Set exercise 1
List every word or phrase that appears inside quotation marks in the bridesmaid blog post below.
Set exercise 2
Answer these questions using the bridesmaid blog post below.
(a) At which event will the writer exhibit on Sunday October 2nd?
(b) What prize can visitors to the writer's stand win?
(c) According to the history section, why did bridesmaids once dress the same as the bride?
Set exercise 3
Transcribe the bridesmaid blog post below, starting at "By the way, I" and ending at "a bit of...".

Supplied passage
## BEGIN

Sunday 18 September 2011

Are YOU Chief Bridesmaid material?

Well, hellooooo and welcome to my latest blob, blog. We are just about into Wedding Fayre season (is it really spelt "fayre"?) and hence my Sundays are about to be spent bestowing my winning smile on people standing behind cloth-covered tables at wedding venues.  The mention of the words "wedding planner" to wedding service suppliers generally divides reaction: those who look at me with suspicion and who emit low growling sounds... alternatively, I get crushed into an embrace and have my hand squeezed like the new BFF I clearly am.  

By the way, I will be exhibiting at The Brighton Metropole Wedding Fayre on Sunday October 2nd, 11.00am to 4.00pm  Come along!  Talk loudly to everyone else about "that nice lady at Perfect Day"; I have those big purple Quality Street sweets on my stand for you to pinch and you can win a bottle of Veuve Cliquot.  Woo hoooo!


So....what is today's lesson all about?   Well, having seen the totally hilarious and a bit near-the-knuckle movie "Bridesmaids", I have decided to pontificate on this most important of roles and impart my wisdom thereto.  As always, I like to start with a bit of...

History

In days of old when knights were bold, apparently the bridesmaids (brydesmaydes?) used to dress the same as the bride in order to confuse evil or malevolent spirits who had clearly decided to turn up without an invitation. So...the bride turns up at the church but the Bad Luck fairy beats a hasty retreat due to not being able to recognise who's getting married, no doubt muttering "curses, if it wasn't for those pesky looky likey bridesmaids I would have got her", or was that Scooby Do? Great cartoon until the introduction of Scrappy Do, the annoying nephew.

## END

Information given
## BEGIN

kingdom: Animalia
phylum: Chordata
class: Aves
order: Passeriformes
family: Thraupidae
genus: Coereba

## END

Exercise result 1
- "fayre"
- "wedding planner"
- "that nice lady at Perfect Day"
- "Bridesmaids"
- "curses, if it wasn't for those pesky looky likey bridesmaids I would have got her"

Exercise result 2
(a) The Brighton Metropole Wedding Fayre
(b) A bottle of Veuve Cliquot
(c) To confuse evil or malevolent spirits

Exercise result 3
By the way, I will be exhibiting at The Brighton Metropole Wedding Fayre on Sunday October 2nd, 11.00am to 4.00pm  Come along!  Talk loudly to everyone else about "that nice lady at Perfect Day"; I have those big purple Quality Street sweets on my stand for you to pinch and you can win a bottle of Veuve Cliquot.  Woo hoooo!


So....what is today's lesson all about?   Well, having seen the totally hilarious and a bit near-the-knuckle movie "Bridesmaids", I have decided to pontificate on this most important of roles and impart my wisdom thereto.  As always, I like to start with a bit of...